Semi-Supervised Learning with Word2Vec

In most tutorials, Word2Vec is presented as a stand-alone neural net preprocessor for feature extraction. Word2Vec generates a vector for each word in the text corpora in higher-dimensional space such that words that share contextual meaning are located in close proximity to one another. To use Word2Vec for classification, each word can be replaced by its corresponding word vector and usually combined through a naive algorithm such as addition with normalization or cross product to get a sentence or text vector. Then, using these document vectors we could use a simple classifier for multi-label classification. The advantage of using Word2Vec over a simple BOW feature extraction technique is it supports semi-supervised learning, since the vocabulary from the labeled and unlabeled text can be used to generate the word vectors. This allows the words to have more contextual meaning. However, we have found that this approach does not appear to provide significant improvements over a BOW approach especially when there isn’t a lot of labeled data for training the classifier.

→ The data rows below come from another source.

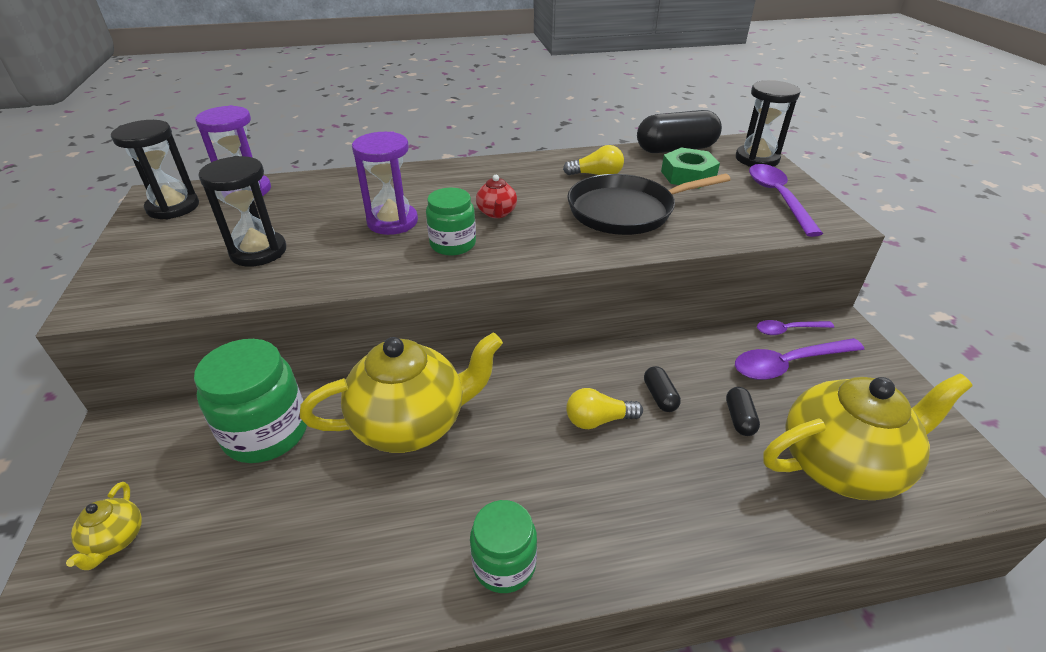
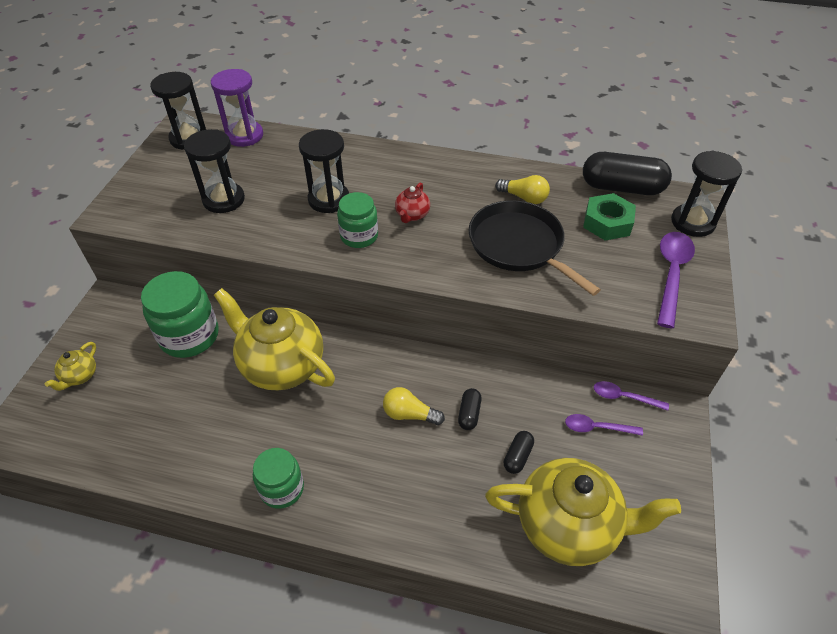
camera: 25 degrees right, 10 degrees up
(392, 222) = (329, 199): purple hourglass -> black hourglass
(412, 423) = (281, 365): yellow teapot -> yellow teapot turned 150 degrees counterclockwise
(626, 211) = (519, 245): black pan -> black pan turned 45 degrees clockwise
(787, 364) = (596, 427): purple spoon -> purple spoon, size x0.58

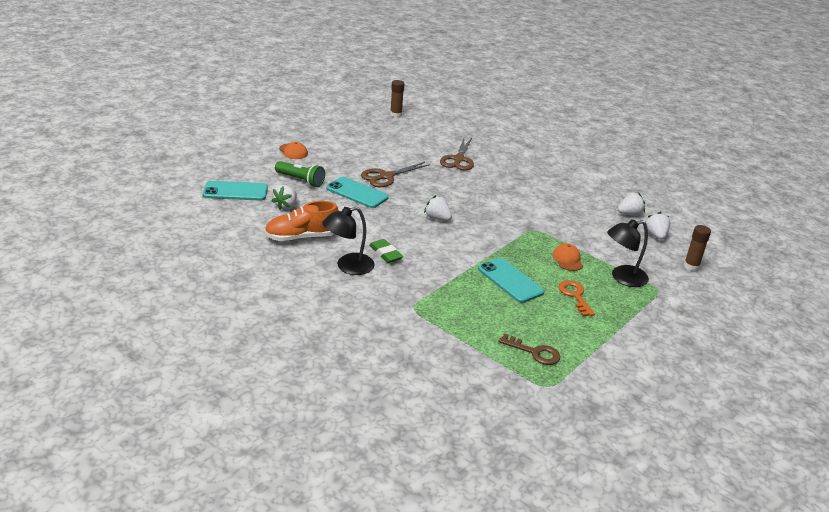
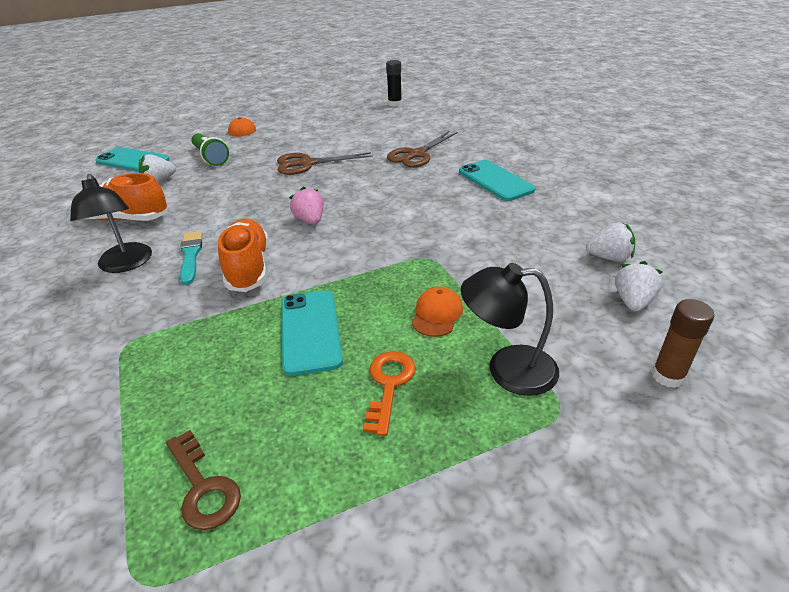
camera: 30 degrees right, 5 degrees up
(348, 267) = (126, 264): black lamp -> black lamp turned 105 degrees counterclockwise
(357, 193) = (252, 177): turquoise phone -> turquoise phone (495, 181)
(385, 254) = (191, 255): green eraser -> turquoise brush
(396, 114) = (395, 104): brown glue stick -> black glue stick
(433, 254) = (248, 267): none -> orange shoe
(437, 218) = (310, 220): white strawberry -> pink strawberry

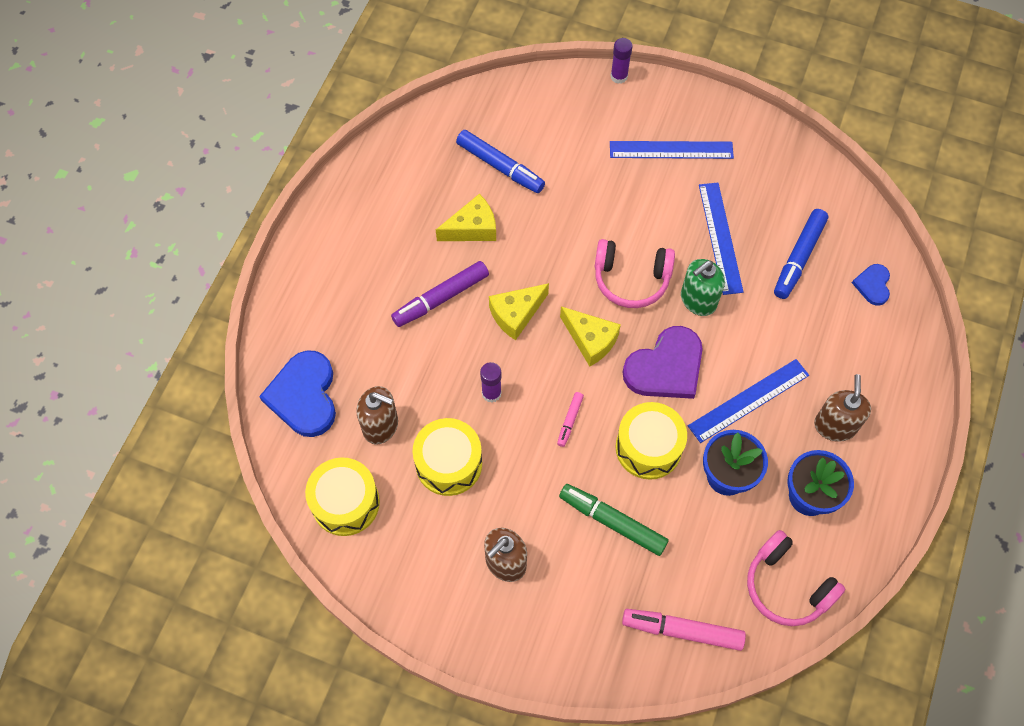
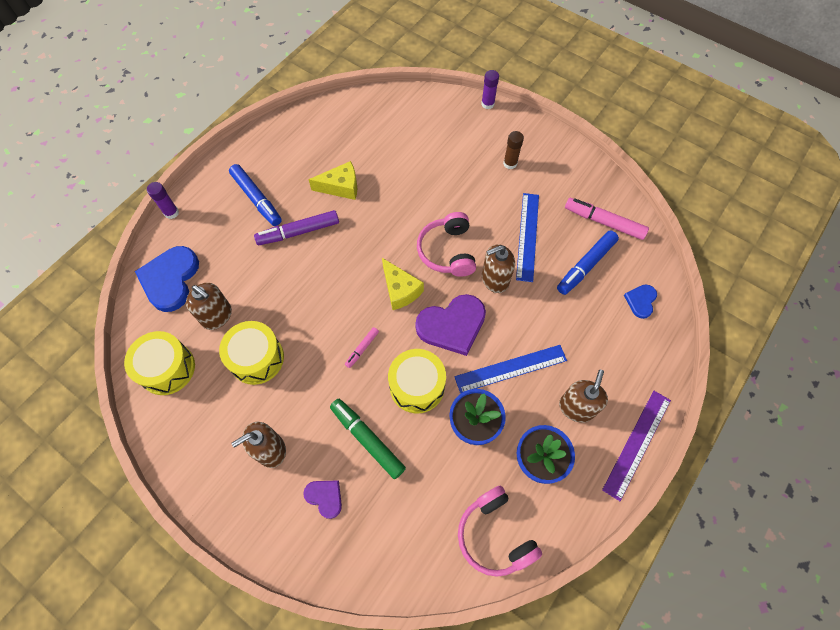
camera: 15 degrees right, 0 degrees up
(491, 393) = (309, 312): purple glue stick -> purple glue stick (171, 213)
(500, 166) = (377, 148): blue marker -> blue marker (257, 199)
(516, 314) = (350, 257): yellow cheese -> none
(587, 597) = (325, 497): none -> purple heart
(631, 279) = (447, 251): pink headphones -> pink headphones turned 60 degrees clockwise
(671, 150) = (510, 163): blue ruler -> brown glue stick
(682, 631) = (393, 549): pink marker -> pink marker (603, 222)
(698, 300) = (495, 279): green soap dispenser -> brown soap dispenser
(911, 448) = (637, 443): none -> purple ruler

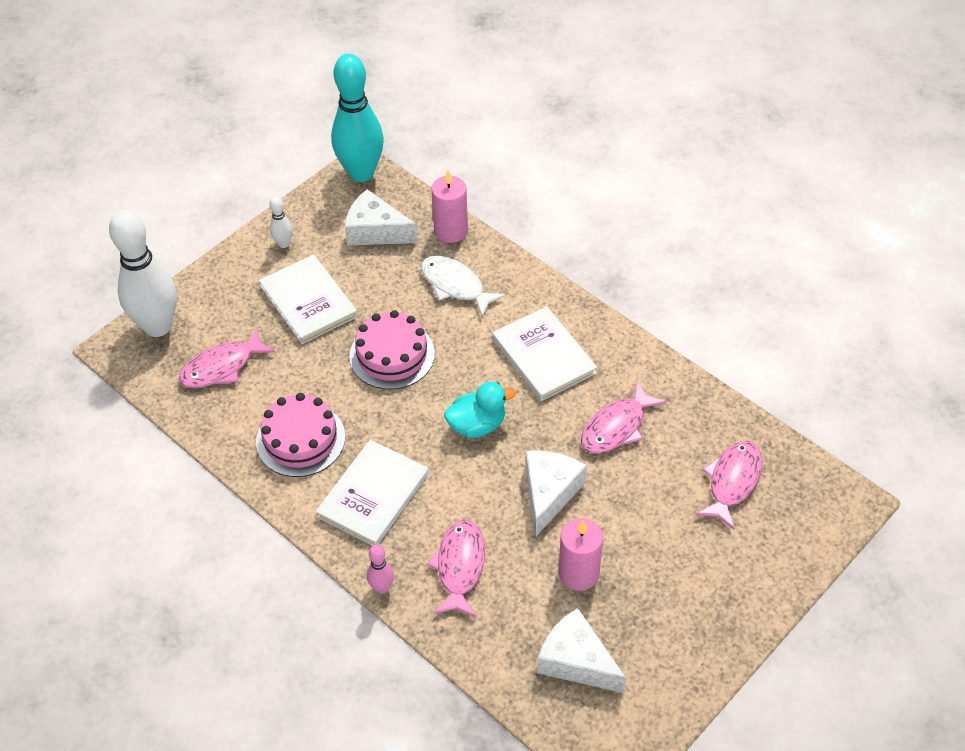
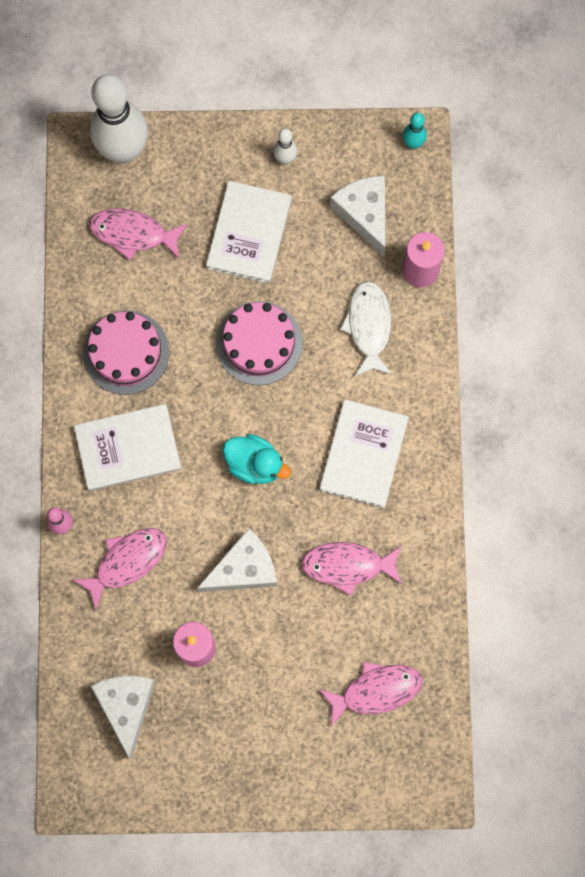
camera: 45 degrees right, 25 degrees up
(361, 173) = (413, 143): turquoise bowling pin -> turquoise bowling pin, size x0.42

Semantic Convolution for Low Support Topics

A common problem that is seen in multi-label text classification is a major imbalance of labels in a textual corpora. We often see cases where most (>60%) of the sampled data is about the most prevalent topic, and more than half the topic labels exist in <0.1% of the sampled data. Almost inherently with NLP and a BOW approach, this causes a p (number of features) >> n (size of training corpus) problem. Based on a general rules of thumb, getting 1,000 training examples for the low support topic would require millions of labeled training examples, which is prohibitively expensive.

In this world of ‘big data’ the data itself is actually cheap, but developing a tagged training set can be expensive. In the course of our development, we devised an elegant and scalable way to develop and maintain a robust training set across tens of industries (this will be the topic of a separate blog post).

The premise of Semantic Convolution is simple: if a particular word is a good indicator of a particular label, then words with similar meanings (semantics) should also be good indicators of the label. Since we have qualitative evidence that Word2Vec vectors encode a semantic meaning, we can use it to help find words with similar meanings from non-labeled corpora. This allows us to apply a Semantic transform after getting the term frequencies in the BOW pipeline, and before applying the Tf-Idf transform. To apply the Semantic Transform, we use the Word2Vec data to generate a correlation matrix between words with similar contextual meaning in the vocabulary.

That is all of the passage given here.